[Task instructions]
1. Output the passage from the Marlowe text from "An old ballad" up to and including "even reckless way.", word for word.
2. Please list every poet the Marlowe text says we think of along with Marlowe.
3. According to the Marlowe text, at which theater does an old ballad say Marlowe acted?

[Reading text]
For these reasons and others, Charles Nicholl (in his book The Reckoning on Marlowe's death) argues there was more to Marlowe's death than emerged at the inquest. There are different theories of some degree of probability. Since there are only written documents on which to base any conclusions, and since it is probable that the most crucial information about his death was never committed to writing at all, it is unlikely that the full circumstances of Marlowe's death will ever be known.


Critical introductionEdit

by Andrew Cecil Bradley

Marlowe has one claim on our affection which everyone is ready to acknowledge; he died young. We think of him along with Chatterton and Burns, with Byron, Shelley, and Keats. And this is a fact of some importance for the estimate of his life and genius. His poetical career lasted only six or seven years, and he did not outlive his "hot days, when the mad blood’s stirring."

An old ballad tells us that he acted at the Curtain theatre in Shoreditch and "brake his leg in one rude scene, When in his early age." If there is any truth in the last statement, we may suppose that Marlowe gave up acting and confined himself to authorship. He seems to have depended for his livelihood on his connection with the stage; and probably, like many of his fellows and friends, he lived in a free and even reckless way.

A more unusual characteristic of Marlowe’s was his "atheism." No reliance can be placed on the details recorded on this subject; but it was apparently only his death that prevented judicial proceedings being taken against him on account of his opinions. The note on which these proceedings would have been founded was the work of one Bame, who thought that "all men in christianitei ought to endeavour that the mouth of so dangerous a member may be stopped," and was hanged at Tyburn about eighteen months afterwards. But other testimony points in the same direction; and a celebrated passage in Greene’s Groatsworth of Wit would lead us to suppose that Marlowe was given to blatant profanities. Whatever his offences may have been — and there is nothing to make us think he was a bad-hearted man — he had no time to make men forget them. He was not thirty when he met his death.

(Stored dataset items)
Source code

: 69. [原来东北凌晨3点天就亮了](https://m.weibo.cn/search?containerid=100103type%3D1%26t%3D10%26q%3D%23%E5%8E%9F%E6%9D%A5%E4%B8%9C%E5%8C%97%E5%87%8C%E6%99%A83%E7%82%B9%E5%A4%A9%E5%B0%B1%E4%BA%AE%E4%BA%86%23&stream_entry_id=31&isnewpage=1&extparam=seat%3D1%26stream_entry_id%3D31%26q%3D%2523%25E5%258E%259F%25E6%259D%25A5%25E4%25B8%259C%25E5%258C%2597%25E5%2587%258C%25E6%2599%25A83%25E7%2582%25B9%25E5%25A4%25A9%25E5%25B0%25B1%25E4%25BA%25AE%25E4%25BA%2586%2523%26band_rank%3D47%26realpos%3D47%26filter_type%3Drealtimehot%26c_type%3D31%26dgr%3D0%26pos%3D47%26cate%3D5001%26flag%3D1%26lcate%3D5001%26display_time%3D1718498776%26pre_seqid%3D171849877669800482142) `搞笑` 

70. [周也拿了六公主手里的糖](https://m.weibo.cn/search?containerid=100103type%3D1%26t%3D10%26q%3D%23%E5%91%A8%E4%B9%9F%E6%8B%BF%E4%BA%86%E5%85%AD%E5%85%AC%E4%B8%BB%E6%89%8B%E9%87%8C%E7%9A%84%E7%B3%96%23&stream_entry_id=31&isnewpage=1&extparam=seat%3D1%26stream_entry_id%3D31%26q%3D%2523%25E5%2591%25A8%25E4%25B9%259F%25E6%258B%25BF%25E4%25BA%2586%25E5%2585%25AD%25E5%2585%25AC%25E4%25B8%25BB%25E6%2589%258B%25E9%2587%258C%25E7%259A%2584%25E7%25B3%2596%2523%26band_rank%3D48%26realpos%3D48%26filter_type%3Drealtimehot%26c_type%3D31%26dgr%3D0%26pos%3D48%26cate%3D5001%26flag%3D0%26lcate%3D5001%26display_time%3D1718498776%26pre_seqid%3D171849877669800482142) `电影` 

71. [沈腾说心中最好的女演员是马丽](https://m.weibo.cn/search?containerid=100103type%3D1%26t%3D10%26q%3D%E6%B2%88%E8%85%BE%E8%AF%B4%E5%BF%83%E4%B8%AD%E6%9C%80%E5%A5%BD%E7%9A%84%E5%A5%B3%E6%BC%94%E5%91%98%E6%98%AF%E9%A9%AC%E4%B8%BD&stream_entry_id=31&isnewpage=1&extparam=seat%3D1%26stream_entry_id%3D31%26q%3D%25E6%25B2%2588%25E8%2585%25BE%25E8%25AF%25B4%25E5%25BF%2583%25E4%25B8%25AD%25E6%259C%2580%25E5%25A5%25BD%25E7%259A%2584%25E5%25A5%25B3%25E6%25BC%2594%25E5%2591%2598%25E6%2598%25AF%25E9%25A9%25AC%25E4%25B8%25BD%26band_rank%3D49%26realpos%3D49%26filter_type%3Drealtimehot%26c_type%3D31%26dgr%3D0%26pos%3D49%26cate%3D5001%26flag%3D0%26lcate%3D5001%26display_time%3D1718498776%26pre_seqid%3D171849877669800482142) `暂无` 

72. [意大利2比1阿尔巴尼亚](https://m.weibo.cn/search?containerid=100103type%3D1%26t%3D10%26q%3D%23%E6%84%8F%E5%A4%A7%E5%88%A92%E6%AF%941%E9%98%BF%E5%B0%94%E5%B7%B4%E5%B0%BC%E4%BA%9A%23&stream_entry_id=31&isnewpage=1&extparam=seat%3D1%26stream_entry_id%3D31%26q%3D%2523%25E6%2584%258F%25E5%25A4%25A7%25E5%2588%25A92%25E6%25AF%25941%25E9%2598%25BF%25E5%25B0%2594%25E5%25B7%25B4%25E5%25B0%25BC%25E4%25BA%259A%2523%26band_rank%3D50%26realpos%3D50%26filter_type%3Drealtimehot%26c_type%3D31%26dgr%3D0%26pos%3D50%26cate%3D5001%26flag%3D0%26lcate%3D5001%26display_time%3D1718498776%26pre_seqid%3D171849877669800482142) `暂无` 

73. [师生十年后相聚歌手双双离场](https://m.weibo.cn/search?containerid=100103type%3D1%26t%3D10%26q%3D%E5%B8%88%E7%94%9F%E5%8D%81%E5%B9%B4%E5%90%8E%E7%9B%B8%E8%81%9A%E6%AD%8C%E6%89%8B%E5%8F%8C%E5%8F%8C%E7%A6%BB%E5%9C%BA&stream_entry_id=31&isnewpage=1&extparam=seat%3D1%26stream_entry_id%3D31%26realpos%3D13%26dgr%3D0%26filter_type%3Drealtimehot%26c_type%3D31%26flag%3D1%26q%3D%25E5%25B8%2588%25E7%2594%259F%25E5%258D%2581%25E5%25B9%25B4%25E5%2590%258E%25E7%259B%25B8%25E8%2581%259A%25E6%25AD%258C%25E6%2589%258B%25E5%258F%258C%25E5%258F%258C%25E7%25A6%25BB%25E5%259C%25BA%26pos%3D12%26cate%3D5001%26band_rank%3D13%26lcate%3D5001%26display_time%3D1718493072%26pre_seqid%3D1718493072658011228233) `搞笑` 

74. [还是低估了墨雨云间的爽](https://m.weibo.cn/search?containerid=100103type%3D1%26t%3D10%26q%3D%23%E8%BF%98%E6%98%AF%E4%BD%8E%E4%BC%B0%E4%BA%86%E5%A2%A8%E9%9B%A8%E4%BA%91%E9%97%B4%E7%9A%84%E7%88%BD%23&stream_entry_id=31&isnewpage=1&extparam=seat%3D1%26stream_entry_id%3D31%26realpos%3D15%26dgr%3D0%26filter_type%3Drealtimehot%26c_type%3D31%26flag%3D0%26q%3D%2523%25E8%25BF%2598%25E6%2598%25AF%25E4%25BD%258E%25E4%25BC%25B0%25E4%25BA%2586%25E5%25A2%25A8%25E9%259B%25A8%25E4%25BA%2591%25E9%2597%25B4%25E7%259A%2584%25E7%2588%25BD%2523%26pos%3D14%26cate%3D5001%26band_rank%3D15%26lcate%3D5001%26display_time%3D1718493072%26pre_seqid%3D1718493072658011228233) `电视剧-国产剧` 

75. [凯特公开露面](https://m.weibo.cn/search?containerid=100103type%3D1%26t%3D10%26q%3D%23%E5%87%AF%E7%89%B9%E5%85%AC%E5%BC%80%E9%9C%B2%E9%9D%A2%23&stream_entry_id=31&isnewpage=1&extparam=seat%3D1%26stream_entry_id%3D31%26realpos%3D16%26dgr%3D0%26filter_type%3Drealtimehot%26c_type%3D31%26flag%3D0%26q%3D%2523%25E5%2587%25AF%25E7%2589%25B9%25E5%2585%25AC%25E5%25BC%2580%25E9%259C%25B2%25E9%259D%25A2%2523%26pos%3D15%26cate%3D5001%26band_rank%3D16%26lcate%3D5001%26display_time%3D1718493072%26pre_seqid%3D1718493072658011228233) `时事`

[Per-task outputs]
1.
An old ballad tells us that he acted at the Curtain theatre in Shoreditch and "brake his leg in one rude scene, When in his early age." If there is any truth in the last statement, we may suppose that Marlowe gave up acting and confined himself to authorship. He seems to have depended for his livelihood on his connection with the stage; and probably, like many of his fellows and friends, he lived in a free and even reckless way.

2. Chatterton, Burns, Byron, Shelley, Keats

3. The Curtain theatre in Shoreditch.